To-do item –
State only the count of lines in the listing below that hold "with".

___ Dataset records

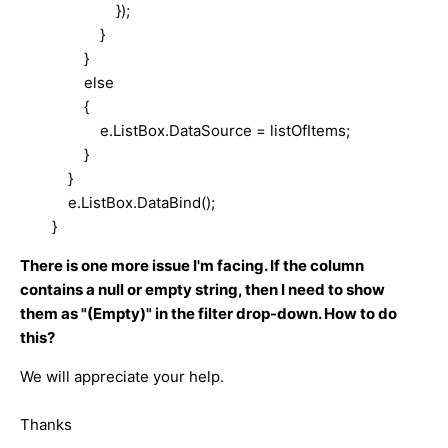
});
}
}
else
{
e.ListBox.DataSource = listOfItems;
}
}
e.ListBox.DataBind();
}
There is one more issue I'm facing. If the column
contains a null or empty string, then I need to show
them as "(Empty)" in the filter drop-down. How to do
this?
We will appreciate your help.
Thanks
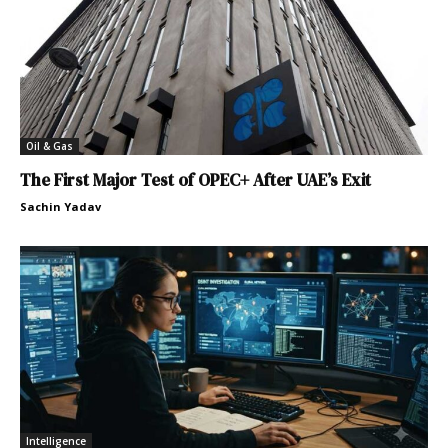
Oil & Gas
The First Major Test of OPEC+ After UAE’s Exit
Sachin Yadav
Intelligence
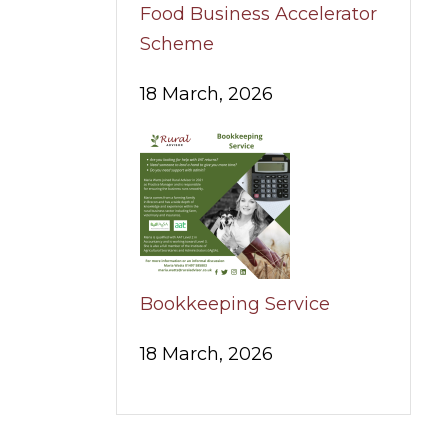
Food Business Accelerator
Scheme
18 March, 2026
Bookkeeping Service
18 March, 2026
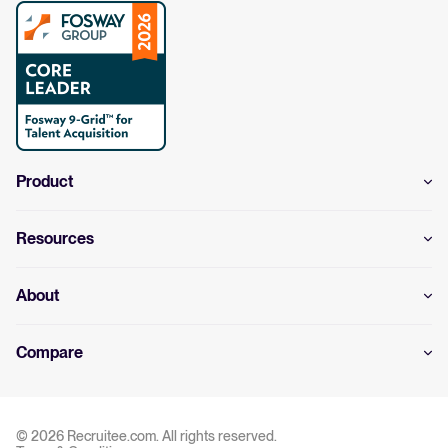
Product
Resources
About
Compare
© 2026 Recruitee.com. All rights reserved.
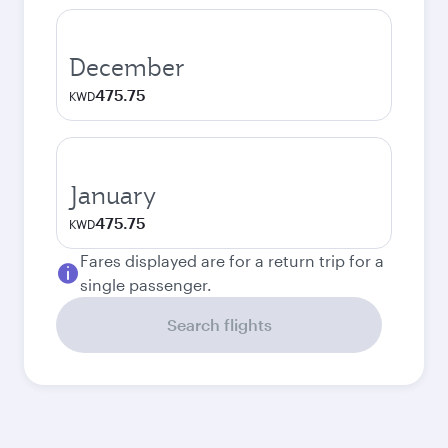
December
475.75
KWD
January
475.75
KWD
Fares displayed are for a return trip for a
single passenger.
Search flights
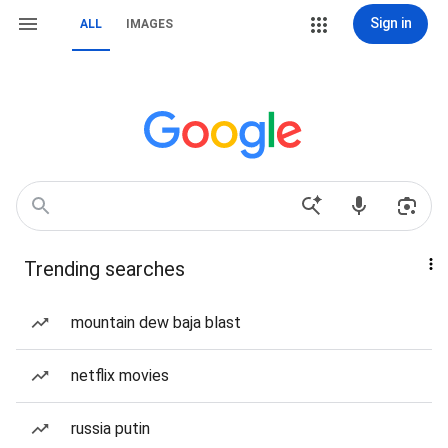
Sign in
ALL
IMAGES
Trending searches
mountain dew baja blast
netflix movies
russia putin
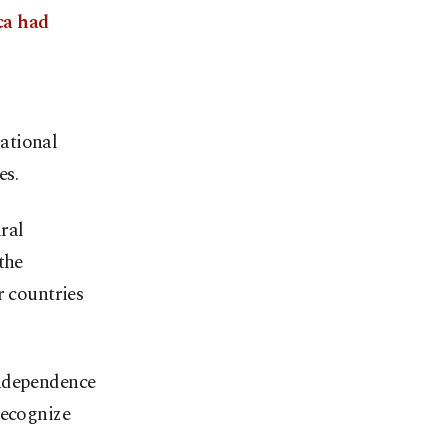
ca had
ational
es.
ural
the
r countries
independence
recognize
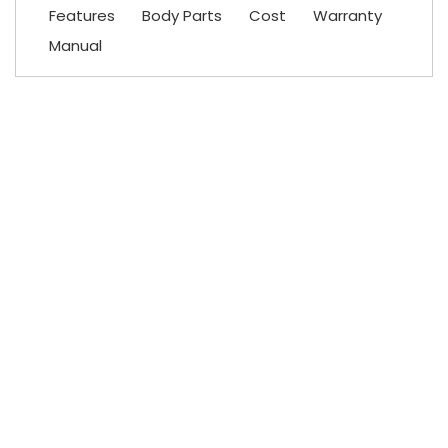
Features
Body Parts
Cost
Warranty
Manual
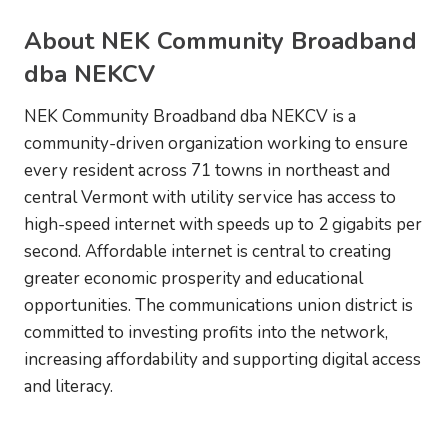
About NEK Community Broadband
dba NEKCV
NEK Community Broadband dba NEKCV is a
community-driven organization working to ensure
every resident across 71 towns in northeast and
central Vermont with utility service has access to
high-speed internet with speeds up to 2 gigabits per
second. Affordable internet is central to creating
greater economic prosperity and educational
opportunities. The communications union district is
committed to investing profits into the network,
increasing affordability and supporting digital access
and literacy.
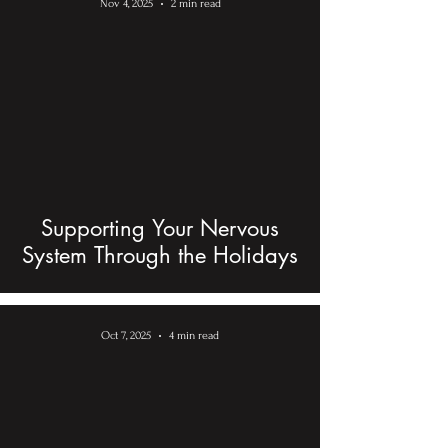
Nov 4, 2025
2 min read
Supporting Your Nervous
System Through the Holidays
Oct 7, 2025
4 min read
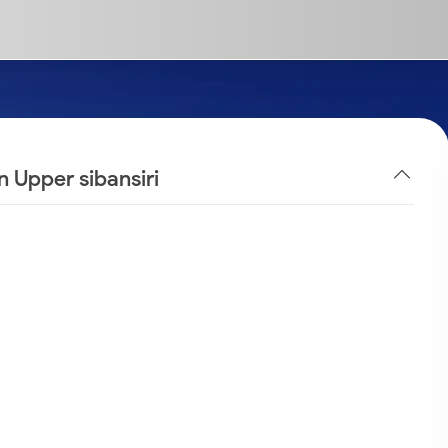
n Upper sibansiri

______

Answer area –
2